(WHAT YOU NEED TO DO): Which lines in the entries below contain the string "Contact"? Report each of those lines in full, with case counting in the match.

(RECORDS FOR PROCESSING):
____________

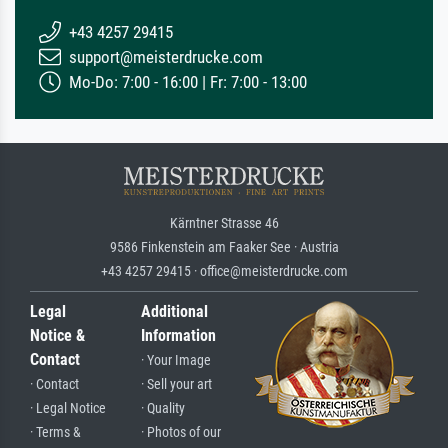
+43 4257 29415
support@meisterdrucke.com
Mo-Do: 7:00 - 16:00 | Fr: 7:00 - 13:00
Kärntner Strasse 46
9586 Finkenstein am Faaker See · Austria
+43 4257 29415 · office@meisterdrucke.com
Legal
Additional
Notice &
Information
Contact
· Your Image
· Contact
· Sell your art
· Legal Notice
· Quality
· Terms &
· Photos of our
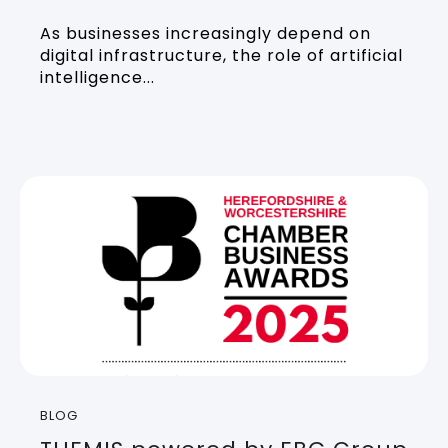
As businesses increasingly depend on
digital infrastructure, the role of artificial
intelligence...
BLOG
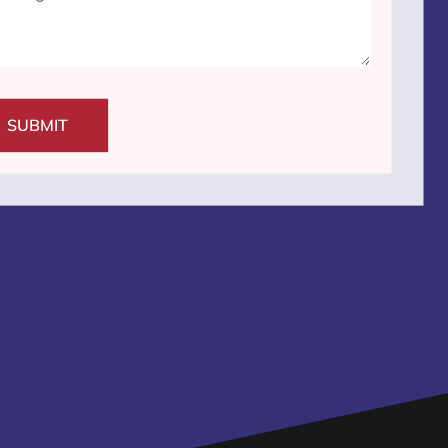
SUBMIT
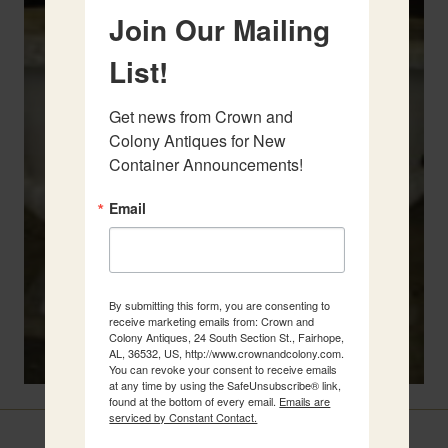
Join Our Mailing
List!
Get news from Crown and 
Colony Antiques for New 
Container Announcements!
Email
By submitting this form, you are consenting to
receive marketing emails from: Crown and
Colony Antiques, 24 South Section St., Fairhope,
AL, 36532, US, http://www.crownandcolony.com.
You can revoke your consent to receive emails
at any time by using the SafeUnsubscribe® link,
found at the bottom of every email.
Emails are
serviced by Constant Contact.
Related Items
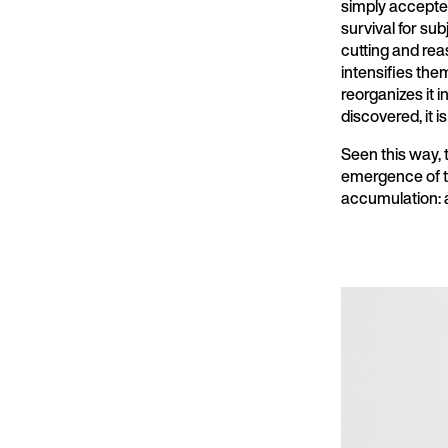
simply accepted
survival for su
cutting and re
intensifies the
reorganizes it 
discovered, it 
Seen this way, t
emergence of th
accumulation: an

____________

(SOLVED PROBLEM):
Contact
· Contact
serviced by Constant Contact.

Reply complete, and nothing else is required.